- [What to produce]: Print every line of the data exactly as shown.

- [Input data]:
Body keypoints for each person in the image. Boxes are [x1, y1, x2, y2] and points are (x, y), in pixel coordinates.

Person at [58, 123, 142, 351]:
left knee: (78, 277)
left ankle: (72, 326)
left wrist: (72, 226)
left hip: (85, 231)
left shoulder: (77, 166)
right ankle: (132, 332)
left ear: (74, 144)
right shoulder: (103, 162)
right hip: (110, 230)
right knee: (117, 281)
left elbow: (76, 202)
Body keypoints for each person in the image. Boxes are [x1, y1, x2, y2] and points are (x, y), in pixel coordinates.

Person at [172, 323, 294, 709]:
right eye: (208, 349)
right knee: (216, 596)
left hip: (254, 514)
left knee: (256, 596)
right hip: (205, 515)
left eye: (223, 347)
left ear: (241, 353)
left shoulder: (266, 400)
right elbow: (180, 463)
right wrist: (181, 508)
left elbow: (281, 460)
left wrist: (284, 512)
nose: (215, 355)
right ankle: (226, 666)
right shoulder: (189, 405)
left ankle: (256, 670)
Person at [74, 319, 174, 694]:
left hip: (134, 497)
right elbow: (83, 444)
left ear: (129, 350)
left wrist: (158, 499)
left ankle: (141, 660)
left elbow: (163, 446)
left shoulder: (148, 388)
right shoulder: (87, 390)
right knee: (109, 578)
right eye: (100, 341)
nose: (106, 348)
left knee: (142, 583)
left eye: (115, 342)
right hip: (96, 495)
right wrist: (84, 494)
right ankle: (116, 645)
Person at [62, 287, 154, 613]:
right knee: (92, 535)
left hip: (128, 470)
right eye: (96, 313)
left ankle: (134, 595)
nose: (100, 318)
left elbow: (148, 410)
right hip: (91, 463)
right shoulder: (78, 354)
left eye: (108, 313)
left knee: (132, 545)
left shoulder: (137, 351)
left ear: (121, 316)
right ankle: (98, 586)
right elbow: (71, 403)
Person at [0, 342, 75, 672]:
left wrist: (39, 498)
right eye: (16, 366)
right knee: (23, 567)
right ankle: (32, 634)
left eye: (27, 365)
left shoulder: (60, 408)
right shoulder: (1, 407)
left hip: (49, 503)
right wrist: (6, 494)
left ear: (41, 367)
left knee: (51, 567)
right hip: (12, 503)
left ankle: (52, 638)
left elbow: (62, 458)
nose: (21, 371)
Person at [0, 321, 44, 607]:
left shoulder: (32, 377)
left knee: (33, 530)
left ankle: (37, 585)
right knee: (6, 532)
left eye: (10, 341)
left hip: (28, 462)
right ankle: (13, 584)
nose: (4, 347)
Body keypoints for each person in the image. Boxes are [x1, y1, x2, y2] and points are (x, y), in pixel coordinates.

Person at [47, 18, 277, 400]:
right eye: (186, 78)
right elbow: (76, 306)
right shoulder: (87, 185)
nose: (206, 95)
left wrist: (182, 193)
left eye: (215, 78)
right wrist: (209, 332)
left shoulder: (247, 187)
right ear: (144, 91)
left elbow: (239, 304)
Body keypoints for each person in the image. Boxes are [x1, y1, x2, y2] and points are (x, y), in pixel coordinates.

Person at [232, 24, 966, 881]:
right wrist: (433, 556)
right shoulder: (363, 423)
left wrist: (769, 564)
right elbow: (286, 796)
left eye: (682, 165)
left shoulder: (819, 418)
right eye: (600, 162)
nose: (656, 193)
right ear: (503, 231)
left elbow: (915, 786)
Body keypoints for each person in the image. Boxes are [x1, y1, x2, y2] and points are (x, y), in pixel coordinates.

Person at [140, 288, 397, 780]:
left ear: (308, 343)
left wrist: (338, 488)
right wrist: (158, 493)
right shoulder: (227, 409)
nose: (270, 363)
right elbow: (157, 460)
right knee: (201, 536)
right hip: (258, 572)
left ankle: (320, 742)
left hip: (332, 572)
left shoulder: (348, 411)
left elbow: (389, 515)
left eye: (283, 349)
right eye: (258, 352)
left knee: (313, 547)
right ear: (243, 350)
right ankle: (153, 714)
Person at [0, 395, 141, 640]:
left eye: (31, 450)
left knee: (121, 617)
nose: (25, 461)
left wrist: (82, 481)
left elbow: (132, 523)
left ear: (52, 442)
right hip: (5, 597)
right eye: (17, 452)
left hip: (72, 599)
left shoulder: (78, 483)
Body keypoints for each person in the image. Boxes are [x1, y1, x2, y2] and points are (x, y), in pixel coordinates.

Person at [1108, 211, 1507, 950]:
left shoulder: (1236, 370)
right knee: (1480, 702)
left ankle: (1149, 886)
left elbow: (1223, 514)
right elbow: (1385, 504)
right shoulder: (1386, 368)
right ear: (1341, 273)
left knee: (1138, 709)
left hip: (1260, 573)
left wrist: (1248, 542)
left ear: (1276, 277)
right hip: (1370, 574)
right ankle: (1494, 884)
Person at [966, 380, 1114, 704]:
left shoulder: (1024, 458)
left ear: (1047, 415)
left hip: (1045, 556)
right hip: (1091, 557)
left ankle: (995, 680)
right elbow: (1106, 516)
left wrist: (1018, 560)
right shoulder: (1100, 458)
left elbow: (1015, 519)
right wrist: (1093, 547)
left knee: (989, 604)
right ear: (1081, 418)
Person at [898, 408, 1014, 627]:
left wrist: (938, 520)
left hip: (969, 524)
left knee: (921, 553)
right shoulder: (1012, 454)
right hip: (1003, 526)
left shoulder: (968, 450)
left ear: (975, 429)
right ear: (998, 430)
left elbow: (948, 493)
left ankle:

- [Written response]:
Body keypoints for each person in the image. Boxes are [x1, y1, x2, y2] and points are (x, y), in pixel coordinates.

Person at [58, 123, 142, 351]:
left knee: (78, 277)
left ankle: (72, 326)
left wrist: (72, 226)
left hip: (85, 231)
left shoulder: (77, 166)
right ankle: (132, 332)
left ear: (74, 144)
right shoulder: (103, 162)
right hip: (110, 230)
right knee: (117, 281)
left elbow: (76, 202)
Body keypoints for each person in the image. Boxes are [x1, y1, x2, y2] and points are (x, y), in pixel coordinates.

Person at [172, 323, 294, 709]:
right eye: (208, 349)
right knee: (216, 596)
left hip: (254, 514)
left knee: (256, 596)
right hip: (205, 515)
left eye: (223, 347)
left ear: (241, 353)
left shoulder: (266, 400)
right elbow: (180, 463)
right wrist: (181, 508)
left elbow: (281, 460)
left wrist: (284, 512)
nose: (215, 355)
right ankle: (226, 666)
right shoulder: (189, 405)
left ankle: (256, 670)
Person at [74, 319, 174, 694]:
left hip: (134, 497)
right elbow: (83, 444)
left ear: (129, 350)
left wrist: (158, 499)
left ankle: (141, 660)
left elbow: (163, 446)
left shoulder: (148, 388)
right shoulder: (87, 390)
right knee: (109, 578)
right eye: (100, 341)
nose: (106, 348)
left knee: (142, 583)
left eye: (115, 342)
right hip: (96, 495)
right wrist: (84, 494)
right ankle: (116, 645)
Person at [62, 287, 154, 613]:
right knee: (92, 535)
left hip: (128, 470)
right eye: (96, 313)
left ankle: (134, 595)
nose: (100, 318)
left elbow: (148, 410)
right hip: (91, 463)
right shoulder: (78, 354)
left eye: (108, 313)
left knee: (132, 545)
left shoulder: (137, 351)
left ear: (121, 316)
right ankle: (98, 586)
right elbow: (71, 403)
Person at [0, 342, 75, 672]:
left wrist: (39, 498)
right eye: (16, 366)
right knee: (23, 567)
right ankle: (32, 634)
left eye: (27, 365)
left shoulder: (60, 408)
right shoulder: (1, 407)
left hip: (49, 503)
right wrist: (6, 494)
left ear: (41, 367)
left knee: (51, 567)
right hip: (12, 503)
left ankle: (52, 638)
left elbow: (62, 458)
nose: (21, 371)
Person at [0, 321, 44, 607]:
left shoulder: (32, 377)
left knee: (33, 530)
left ankle: (37, 585)
right knee: (6, 532)
left eye: (10, 341)
left hip: (28, 462)
right ankle: (13, 584)
nose: (4, 347)
Body keypoints for each person in the image. Boxes are [x1, y1, x2, y2] and points are (x, y), in pixel coordinates.

Person at [47, 18, 277, 400]:
right eye: (186, 78)
right elbow: (76, 306)
right shoulder: (87, 185)
nose: (206, 95)
left wrist: (182, 193)
left eye: (215, 78)
right wrist: (209, 332)
left shoulder: (247, 187)
right ear: (144, 91)
left elbow: (239, 304)
Body keypoints for each person in the image. Boxes are [x1, y1, x2, y2] and points are (x, y), in pixel coordinates.

Person at [232, 24, 966, 881]:
right wrist: (433, 556)
right shoulder: (363, 423)
left wrist: (769, 564)
right elbow: (286, 796)
left eye: (682, 165)
left shoulder: (819, 418)
right eye: (600, 162)
nose: (656, 193)
right ear: (503, 231)
left elbow: (915, 786)
Body keypoints for each person in the image. Boxes are [x1, y1, x2, y2] and points are (x, y), in pixel coordinates.

Person at [140, 288, 397, 780]:
left ear: (308, 343)
left wrist: (338, 488)
right wrist: (158, 493)
right shoulder: (227, 409)
nose: (270, 363)
right elbow: (157, 460)
right knee: (201, 536)
right hip: (258, 572)
left ankle: (320, 742)
left hip: (332, 572)
left shoulder: (348, 411)
left elbow: (389, 515)
left eye: (283, 349)
right eye: (258, 352)
left knee: (313, 547)
right ear: (243, 350)
right ankle: (153, 714)
Person at [0, 395, 141, 640]:
left eye: (31, 450)
left knee: (121, 617)
nose: (25, 461)
left wrist: (82, 481)
left elbow: (132, 523)
left ear: (52, 442)
right hip: (5, 597)
right eye: (17, 452)
left hip: (72, 599)
left shoulder: (78, 483)
Body keypoints for each person in the image. Boxes are [x1, y1, x2, y2] and points are (x, y), in pixel coordinates.

Person at [1108, 211, 1507, 950]:
left shoulder: (1236, 370)
right knee: (1480, 702)
left ankle: (1149, 886)
left elbow: (1223, 514)
right elbow: (1385, 504)
right shoulder: (1386, 368)
right ear: (1341, 273)
left knee: (1138, 709)
left hip: (1260, 573)
left wrist: (1248, 542)
left ear: (1276, 277)
right hip: (1370, 574)
right ankle: (1494, 884)
Person at [966, 380, 1114, 704]:
left shoulder: (1024, 458)
left ear: (1047, 415)
left hip: (1045, 556)
right hip: (1091, 557)
left ankle: (995, 680)
right elbow: (1106, 516)
left wrist: (1018, 560)
right shoulder: (1100, 458)
left elbow: (1015, 519)
right wrist: (1093, 547)
left knee: (989, 604)
right ear: (1081, 418)
Person at [898, 408, 1014, 627]:
left wrist: (938, 520)
left hip: (969, 524)
left knee: (921, 553)
right shoulder: (1012, 454)
right hip: (1003, 526)
left shoulder: (968, 450)
left ear: (975, 429)
right ear: (998, 430)
left elbow: (948, 493)
left ankle:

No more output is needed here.